AI Papers Reader

Personalized digests of latest AI research

View on GitHub

AI Learns to Prove Math Theorems by Breaking Down Complex Problems

Tencent AI Lab researchers have developed a novel AI framework that significantly advances automated theorem proving by decoupling high-level reasoning from low-level proof generation. This approach has successfully solved five challenging problems from the International Mathematical Olympiad (IMO) that had previously stumped open-source provers.

For decades, mathematicians and computer scientists have sought to create AI systems capable of proving complex mathematical theorems. While recent advancements in Large Language Models (LLMs) have shown promise, a significant gap has persisted: LLMs excel at generating intuitive, informal mathematical explanations, but struggle to produce rigorous, machine-verifiable formal proofs. In contrast, traditional Automated Theorem Proving (ATP) systems excel at formal verification but lack the sophisticated reasoning capabilities of LLMs.

This new research, published by a team at Tencent AI Lab, addresses this “reasoning-proving gap” by introducing a “decoupled” framework. The core idea is to separate the process into two distinct, specialized AI models: a powerful “Reasoner” and an efficient “Prover.”

The Reasoner: This LLM-based model is tasked with understanding the core mathematical problem and devising a high-level strategy. It does this by generating a series of intermediate, formally stated mathematical steps, known as “lemmas” or “subgoals.” For instance, when faced with a complex equation, the Reasoner might first deduce key identities, then identify an underlying structure (like an additive property), and subsequently propose a general form for the solution. This mirrors how human mathematicians break down a difficult problem into smaller, manageable parts.

The Prover: This specialized model takes the lemmas generated by the Reasoner and attempts to formally verify them using a theorem proving system like Lean 4. If a lemma cannot be proven, it’s discarded. The Prover then uses the verified lemmas as building blocks to construct the final formal proof for the original theorem.

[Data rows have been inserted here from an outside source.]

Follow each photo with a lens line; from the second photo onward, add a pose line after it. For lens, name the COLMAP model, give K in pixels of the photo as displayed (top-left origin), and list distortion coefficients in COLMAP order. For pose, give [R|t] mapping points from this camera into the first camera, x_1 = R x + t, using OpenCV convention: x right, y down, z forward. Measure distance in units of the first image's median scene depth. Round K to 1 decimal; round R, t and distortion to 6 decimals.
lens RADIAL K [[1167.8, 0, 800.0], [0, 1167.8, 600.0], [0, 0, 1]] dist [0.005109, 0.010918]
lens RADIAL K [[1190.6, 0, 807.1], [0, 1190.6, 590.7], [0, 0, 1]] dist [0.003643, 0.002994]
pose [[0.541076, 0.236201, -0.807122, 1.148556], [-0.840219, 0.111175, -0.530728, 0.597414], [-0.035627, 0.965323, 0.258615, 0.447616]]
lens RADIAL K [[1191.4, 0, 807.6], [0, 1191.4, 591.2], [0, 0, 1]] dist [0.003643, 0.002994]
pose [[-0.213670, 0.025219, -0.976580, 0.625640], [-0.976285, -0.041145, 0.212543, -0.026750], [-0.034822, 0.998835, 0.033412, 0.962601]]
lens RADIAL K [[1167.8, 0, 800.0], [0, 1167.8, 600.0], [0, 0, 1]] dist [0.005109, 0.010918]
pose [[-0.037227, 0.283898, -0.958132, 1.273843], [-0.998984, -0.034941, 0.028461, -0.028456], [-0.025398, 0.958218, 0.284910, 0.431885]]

“We argue that by tightly coupling reasoning and proving within a single model, current state-of-the-art provers inadvertently suppress deep reasoning in favor of shallow, tactic-based strategies,” the researchers explain. “Our decoupled framework liberates the model’s full reasoning potential and bypasses the pitfalls of end-to-end training.”

A Real-World Example: IMO 2019 Problem 1

Consider the IMO 2019 Problem 1, which asks for all functions $f: \mathbb{Z} \to \mathbb{Z}$ satisfying the functional equation $f(2a) + 2f(b) = f(f(a+b))$.

The Reasoner in this new framework would break down the problem as follows:

  1. Identify properties: It might deduce that $f(f(x)) = 2f(x) + f(0)$ and $f(2x) = 2f(x) - f(0)$ are key identities.
  2. Uncover structure: Combining these, it deduces an additive property: $f(x+y) = f(x) + f(y) - f(0)$.
  3. Characterize solution: From this, it infers that the function must be of the form $f(x) = cx + f(0)$.
  4. Constrain parameters: By plugging this form back into the original equation, it narrows down the possibilities for $c$ to either 0 or 2.
  5. Verify solutions: Finally, it confirms that $f(x) = 0$ and $f(x) = 2x + c$ are indeed the solutions.

This structured approach, the paper argues, contrasts with traditional provers that might resort to brute-force exploration of equation instances without uncovering the underlying mathematical insights.

The framework’s success on five challenging IMO problems—IMO 2000 Problem 2, IMO 2005 Problem 3, IMO 2011 Problem 3, IMO 2019 Problem 1, and IMO 2020 Problem 2—demonstrates a significant step forward in AI’s ability to tackle complex mathematical challenges. The researchers are making their dataset of generated and verified lemmas publicly available to foster further research in this area.